Using the official SwiftTranscriptionSampleApp from WWDC 2025, speech transcription takes 14+ seconds from audio input to first result, making it unusable for real-time applications.
Environment
- iOS: 26.0 Beta
- Xcode: Beta 5
- Device: iPhone 16 pro
- Sample App: Official Apple SwiftTranscriptionSampleApp from WWDC 2025
Configuration Tested
- Locale:
en-US
(properly allocated withAssetInventory.allocate(locale:)
) andes-ES
- Setup: All optimizations applied (preheating, high priority, model retention)

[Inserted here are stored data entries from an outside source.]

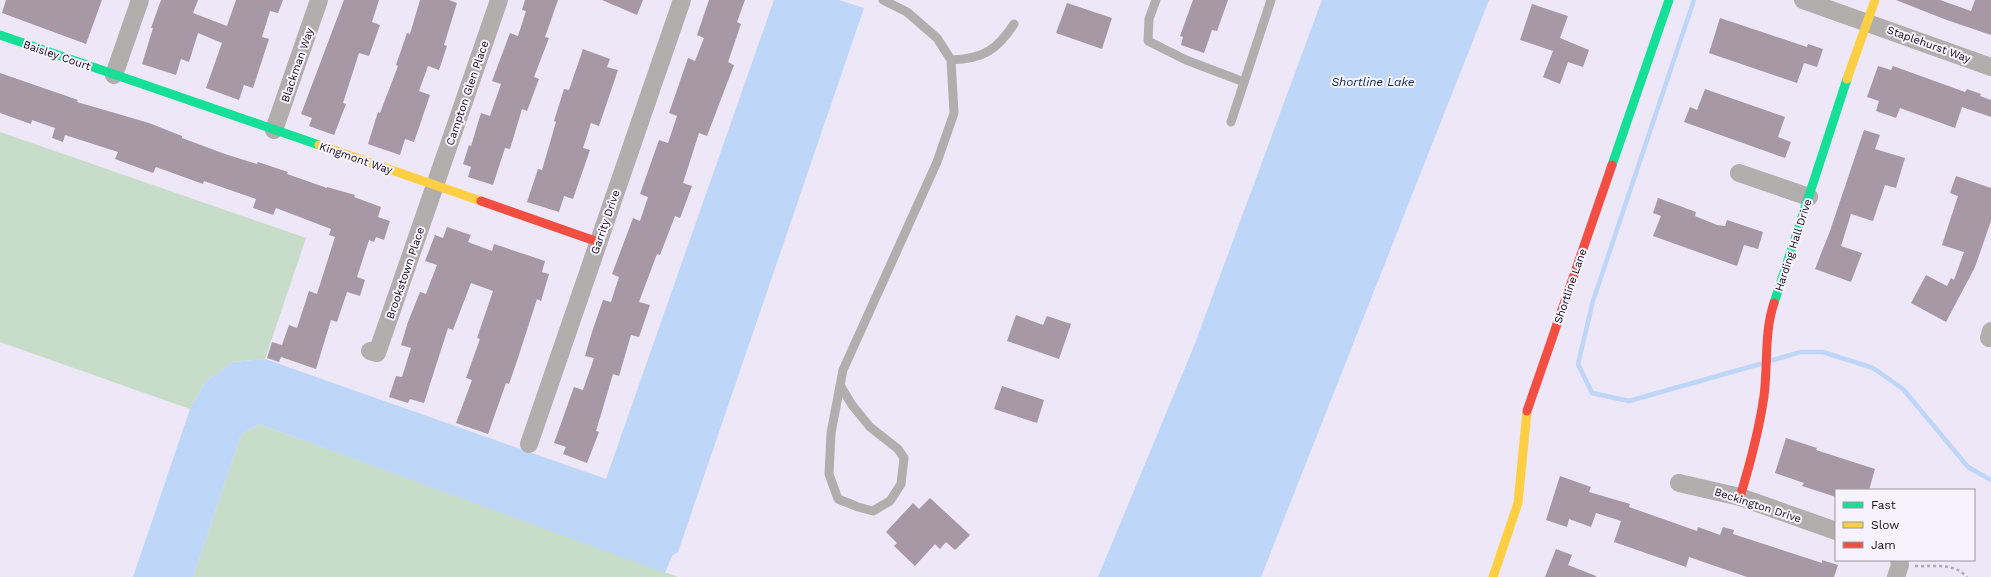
<svg xmlns="http://www.w3.org/2000/svg" width="1991" height="577" font-family="'Work Sans',sans-serif">
<style>
.green{fill:#c7ddc9}
.water{fill:#bed6f7}
.lines{fill:none;stroke-linecap:round;stroke-linejoin:round}
.stream{stroke:#bed6f7;stroke-width:4.5}
.building{fill:#a698a4}
.path{stroke:#aeabb0;stroke-width:2.5;stroke-dasharray:3 3;stroke-linecap:butt}
.lane{stroke:#b2aead;stroke-width:9}
.street{stroke:#b2aead;stroke-width:18}
.fast{stroke:#16e098;stroke-width:9}
.slow{stroke:#ffcf43;stroke-width:9}
.jam{stroke:#f24e42;stroke-width:9}
.labels{text-anchor:middle;stroke-width:4;stroke-linejoin:round;paint-order:stroke}
.street-label{font-size:11px;fill:#130f19;stroke:#f6f2fe}
.water-label{font-size:12px;font-style:italic;fill:#0b2b4b;stroke:#f6f2fe}
</style>
<rect width="100%" height="100%" fill="#ede7f8"/>
<g class="green">
<path d="M0 132 306 238 265 359 233 362 205 382 190 409 0 342Z"/>
<path d="M259 424 678 577H193L241 435Z"/>
</g>
<g class="water">
<path d="M774 0H839L864 8 678 552 672 556 665 573 259 424 241 435 193 577H133L190 409 205 382 233 362 265 359 606 479Z"/>
<path d="M1322 0H1489L1261 577H1098L1194 346Z"/>
</g>
<g class="lines">
<g class="stream">
<path d="M1694 0 1593 301 1578 364 1592 393 1629 401 1760 364"/>
<path d="M1773 360 1801 352H1823L1873 368 1903 389 1968 467 1991 480"/>
</g>
</g>
<g class="building">
<path d="M6 0H102L86 44 2 13Z"/>
<path d="M161 0H198L193 13 227 26 236 0H283L278 13 270 11 262 37 269 39 253 88 244 85 239 100 206 88 222 43 198 33 189 62 181 59 176 75 142 64 153 28H151Z"/>
<path d="M344 0H379L372 22 380 25 369 56 359 53 343 103 346 104 334 135 309 126 312 118 301 114Z"/>
<path d="M420 0H449L457 3 444 45 447 46 439 70 428 66 419 91 430 95 414 142 405 139 400 155 368 144 378 112 380 113 398 66 396 65 407 33 410 34Z"/>
<path d="M525 0H558L545 37 549 38 534 77 539 79 527 111 522 109 510 149 505 148 493 185 468 177 471 167 463 164 469 145 471 146 481 113 490 116 501 84 492 81 510 33 518 36 526 11 522 10Z"/>
<path d="M602 0H643L637 15Z"/>
<path d="M709 0H745L737 22 741 24 728 62 734 65 707 136 699 133 683 183 692 186 680 218 675 216 660 255 657 254 639 302 650 305 639 337 631 335 619 376 613 374 596 431 599 432 587 463 563 454 566 447 554 443 574 387 583 390 594 358 585 356 592 332 603 300 611 302 619 277 612 274 633 218 640 221 648 197 640 194 659 140 668 143 677 116 669 113 688 58 695 61 704 38 697 35Z"/>
<path d="M1193 0H1228L1217 31 1212 30 1204 53 1181 45 1183 37 1180 36Z"/>
<path d="M1896 0H1940L1971 11 1975 0H1991V35L1944 19Z"/>
<path d="M1067 3 1112 18 1102 49 1056 33Z"/>
<path d="M1532 4 1568 16 1560 38 1589 50 1583 67 1568 62 1560 84 1543 77 1553 51 1520 40Z"/>
<path d="M1720 18 1807 47 1808 44 1823 49 1817 67 1804 63 1797 83 1709 53Z"/>
<path d="M583 49 610 59 607 67 618 70 599 126 591 123 583 148 590 150 573 199 564 196 559 212 527 202 538 169 542 170 556 122 554 121 564 89 569 90Z"/>
<path d="M1878 66 1891 70 1893 66 1965 92 1967 89 1981 94 1980 96 1991 100V117L1962 107 1955 128 1900 108 1896 118 1876 111 1879 101 1867 97Z"/>
<path d="M0 73 78 100 77 102 149 123 182 136V138L225 154 257 164 258 162 288 172 287 174 327 188V187L355 195 354 197 381 207 378 217 390 221 384 240 376 237 374 242 369 240 357 277 365 280 360 296 347 292 337 322 331 320 316 369 281 357 279 362 267 358 272 342 282 345 289 325 297 328 309 291 317 294 335 237 329 235 331 229 276 208 273 215 253 208 256 199 204 181 203 184 156 167 153 173 115 159 118 152 65 135 63 142 52 138 55 128 32 120 31 124 0 113Z"/>
<path d="M1705 89 1785 117 1778 137 1791 142 1785 158 1684 122 1690 107 1697 110Z"/>
<path d="M1864 130 1880 135 1875 149 1905 158 1896 188 1885 185 1873 221 1851 214 1841 246 1862 253 1851 282 1815 269 1830 231Z"/>
<path d="M1956 176 1991 188V221L1975 267 1946 322 1911 303 1926 275 1947 286 1951 278 1954 280 1964 252 1942 245 1958 196 1950 193Z"/>
<path d="M1658 198 1696 212 1695 216 1717 225 1725 226 1727 220 1763 232 1758 249 1744 245 1737 266 1653 236 1661 216 1653 213Z"/>
<path d="M447 227 471 235 468 242 492 251 494 244 545 261 542 272 549 274 541 301 537 299 517 361 509 384 506 383 488 434 456 423 472 380 466 378 480 339 477 338 493 291 471 283 453 330 448 328 424 403 410 399 408 403 389 397 396 376 402 377 411 348 401 345 408 322 420 292 426 294 437 265 425 261 435 235 443 238Z"/>
<path d="M1016 315 1043 325 1047 316 1071 324 1059 359 1007 341Z"/>
<path d="M1002 386 1044 400 1037 423 994 409Z"/>
<path d="M1786 438 1817 448 1816 450 1875 469 1869 490H1836V497L1802 486 1804 483 1775 473Z"/>
<path d="M1560 476 1591 487 1589 492 1630 504 1629 507 1697 531 1698 527 1720 535 1723 527 1734 530 1733 534 1822 563V560L1838 565 1834 577H1747L1689 557 1686 567 1614 542 1621 521 1596 513 1591 527 1569 519 1567 527 1546 520Z"/>
<path d="M930 498 970 535 955 550 946 542 940 549 935 544 915 566 894 546 897 543 886 532 913 503 919 509Z"/>
<path d="M1556 549 1572 555 1568 565 1596 576V577H1545Z"/>
</g>
<g class="lines">
<path class="path" d="M1915 566C1935 567 1953 562 1967 577"/>
<g class="lane">
<path d="M1156 0 1149 19 1148 41 1186 60 1244 82"/>
<path d="M951 60C983 59 997 50 1014 24"/>
<path d="M1231 122 1271 0"/>
<path d="M840 385 852 405 870 427 898 449 904 458 901 484 890 501 873 511 858 507 838 499 829 474 831 433 843 370 937 162 954 113 951 60 937 38 907 12 883 0"/>
</g>
<g class="street">
<path d="M1803 0 1991 67"/>
<path d="M114 75 140 0"/>
<path d="M274 130 319 0"/>
<path d="M1739 173 1809 197"/>
<path d="M1989 338 1991 331"/>
<path d="M370 351 377 353 499 0"/>
<path d="M529 444 682 0"/>
<path d="M1679 483 1740 497 1836 531"/>
<path d="M1896 577 1900 565 1899 560"/>
</g>
<g class="fast">
<path d="M0 35 319 145"/>
<path d="M1612 165 1669 0"/>
<path d="M1774 303 1847 79"/>
</g>
<g class="slow">
<path d="M1847 79 1875 0"/>
<path d="M319 145 481 201"/>
<path d="M1493 577 1518 503 1527 411"/>
</g>
<g class="jam">
<path d="M481 201 598 242"/>
<path d="M1527 411 1612 165"/>
<path d="M1740 497C1750 464 1759 431 1764 396 1768 366 1764 332 1774 303"/>
</g>
</g>
<g class="labels">
<g class="street-label">
<text transform="translate(1929 44) rotate(20)" y="4">Staplehurst Way</text>
<text transform="translate(57 55) rotate(19)" y="4">Baisley Court</text>
<text transform="translate(297 65) rotate(-71)" y="4">Blackman Way</text>
<text transform="translate(467 93) rotate(-71)" y="4">Campton Glen Place</text>
<text transform="translate(356 158) rotate(19)" y="4">Kingmont Way</text>
<text transform="translate(605 222) rotate(-71)" y="4">Garrity Drive</text>
<text transform="translate(1793 245) rotate(-72)" y="4">Harding Hall Drive</text>
<text transform="translate(405 273) rotate(-71)" y="4">Brookstown Place</text>
<text transform="translate(1570 286) rotate(-71)" y="4">Shortline Lane</text>
<text transform="translate(1758 505) rotate(18)" y="4">Beckington Drive</text>
</g>
<g class="water-label">
<text x="1373" y="86">Shortline Lake</text>
</g>
</g>
<rect x="1835" y="489" width="140" height="72" fill="#f6f2fe" stroke="#9b97a2"/>
<rect x="1843" y="502" width="20" height="6" fill="#16e098" stroke="#9b97a2"/>
<text x="1871" y="509" font-size="12" fill="#130f19">Fast</text>
<rect x="1843" y="522" width="20" height="6" fill="#ffcf43" stroke="#9b97a2"/>
<text x="1871" y="529" font-size="12" fill="#130f19">Slow</text>
<rect x="1843" y="542" width="20" height="6" fill="#f24e42" stroke="#9b97a2"/>
<text x="1871" y="549" font-size="12" fill="#130f19">Jam</text>
</svg>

I started testing in my own app to replace SFSpeech API and include speech detection but after long fights with documentation (this part is quite terrible TBH) I tested the example (https://developer.apple.com/documentation/speech/bringing-advanced-speech-to-text-capabilities-to-your-app) and saw same results.
I added some logs to check the specific time:
🎙️ [20:30:41.532] ✅ Analyzer started successfully - ready to receive audio!
🎙️ [20:30:41.532] Listening for transcription results...
🎙️ [20:30:56.342] 🚀 FIRST TRANSCRIPTION RESULT after 14.810s: 'Hello' (isFinal: false)
Questions
- Is this expected performance for iOS 26 Beta, because old SFSpeech is far faster?
- Are there additional optimization steps for SpeechTranscriber?
- Should we expect significant performance improvements in later betas?